* What you will do
Within the listing below, the lines to output run from the one containing "nose: (261, 176)" through the one containing "right front paw: (481, 495)"; copy them exactly and nothing else.

* Supplied entries
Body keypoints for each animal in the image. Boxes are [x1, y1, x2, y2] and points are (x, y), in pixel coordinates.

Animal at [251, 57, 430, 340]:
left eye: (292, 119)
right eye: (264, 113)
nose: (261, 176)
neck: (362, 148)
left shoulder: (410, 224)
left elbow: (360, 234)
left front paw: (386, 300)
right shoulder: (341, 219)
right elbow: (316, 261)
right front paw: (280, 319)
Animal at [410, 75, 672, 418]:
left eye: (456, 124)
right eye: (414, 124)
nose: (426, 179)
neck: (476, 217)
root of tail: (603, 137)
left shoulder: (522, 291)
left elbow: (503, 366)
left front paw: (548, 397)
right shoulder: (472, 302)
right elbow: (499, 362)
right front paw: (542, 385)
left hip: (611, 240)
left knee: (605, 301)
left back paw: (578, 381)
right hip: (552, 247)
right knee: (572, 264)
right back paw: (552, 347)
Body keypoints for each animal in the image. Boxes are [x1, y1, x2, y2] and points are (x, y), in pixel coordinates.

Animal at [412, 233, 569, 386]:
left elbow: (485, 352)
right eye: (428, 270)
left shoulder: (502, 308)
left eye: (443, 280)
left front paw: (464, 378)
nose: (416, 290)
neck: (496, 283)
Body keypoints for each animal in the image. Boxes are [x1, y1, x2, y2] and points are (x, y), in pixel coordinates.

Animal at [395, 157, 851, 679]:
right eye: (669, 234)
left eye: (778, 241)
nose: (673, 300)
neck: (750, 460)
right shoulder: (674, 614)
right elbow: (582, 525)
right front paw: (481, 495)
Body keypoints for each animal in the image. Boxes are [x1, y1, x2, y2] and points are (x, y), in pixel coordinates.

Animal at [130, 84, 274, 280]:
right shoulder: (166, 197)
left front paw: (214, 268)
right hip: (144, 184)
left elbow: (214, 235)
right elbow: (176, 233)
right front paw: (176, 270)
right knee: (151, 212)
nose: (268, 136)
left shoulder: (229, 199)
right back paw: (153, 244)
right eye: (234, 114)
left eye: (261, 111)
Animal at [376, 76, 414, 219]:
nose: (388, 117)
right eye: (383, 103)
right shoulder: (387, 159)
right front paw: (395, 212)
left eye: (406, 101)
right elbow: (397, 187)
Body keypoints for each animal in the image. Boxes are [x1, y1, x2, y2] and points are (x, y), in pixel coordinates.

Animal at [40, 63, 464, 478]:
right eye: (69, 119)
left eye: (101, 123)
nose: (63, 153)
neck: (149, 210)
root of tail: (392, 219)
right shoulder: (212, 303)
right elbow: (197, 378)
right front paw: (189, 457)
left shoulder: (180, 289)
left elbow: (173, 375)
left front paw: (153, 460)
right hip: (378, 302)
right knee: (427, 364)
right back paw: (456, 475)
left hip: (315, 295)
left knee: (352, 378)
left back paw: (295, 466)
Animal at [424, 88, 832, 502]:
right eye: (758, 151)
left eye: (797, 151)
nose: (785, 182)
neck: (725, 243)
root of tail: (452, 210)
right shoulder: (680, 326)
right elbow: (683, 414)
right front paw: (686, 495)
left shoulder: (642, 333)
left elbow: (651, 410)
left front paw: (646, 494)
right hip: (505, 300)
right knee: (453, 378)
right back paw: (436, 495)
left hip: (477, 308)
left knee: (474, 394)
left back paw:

* Exercise result
nose: (261, 176)
neck: (362, 148)
left shoulder: (410, 224)
left elbow: (360, 234)
left front paw: (386, 300)
right shoulder: (341, 219)
right elbow: (316, 261)
right front paw: (280, 319)
Animal at [410, 75, 672, 418]:
left eye: (456, 124)
right eye: (414, 124)
nose: (426, 179)
neck: (476, 217)
root of tail: (603, 137)
left shoulder: (522, 291)
left elbow: (503, 366)
left front paw: (548, 397)
right shoulder: (472, 302)
right elbow: (499, 362)
right front paw: (542, 385)
left hip: (611, 240)
left knee: (605, 301)
left back paw: (578, 381)
right hip: (552, 247)
right knee: (572, 264)
right back paw: (552, 347)
Body keypoints for each animal in the image. Boxes are [x1, y1, x2, y2] and points are (x, y), in pixel coordinates.

Animal at [412, 233, 569, 386]:
left elbow: (485, 352)
right eye: (428, 270)
left shoulder: (502, 308)
left eye: (443, 280)
left front paw: (464, 378)
nose: (416, 290)
neck: (496, 283)
Body keypoints for each animal in the image. Boxes are [x1, y1, x2, y2] and points are (x, y), in pixel coordinates.

Animal at [395, 157, 851, 679]:
right eye: (669, 234)
left eye: (778, 241)
nose: (673, 300)
neck: (750, 460)
right shoulder: (674, 614)
right elbow: (582, 525)
right front paw: (481, 495)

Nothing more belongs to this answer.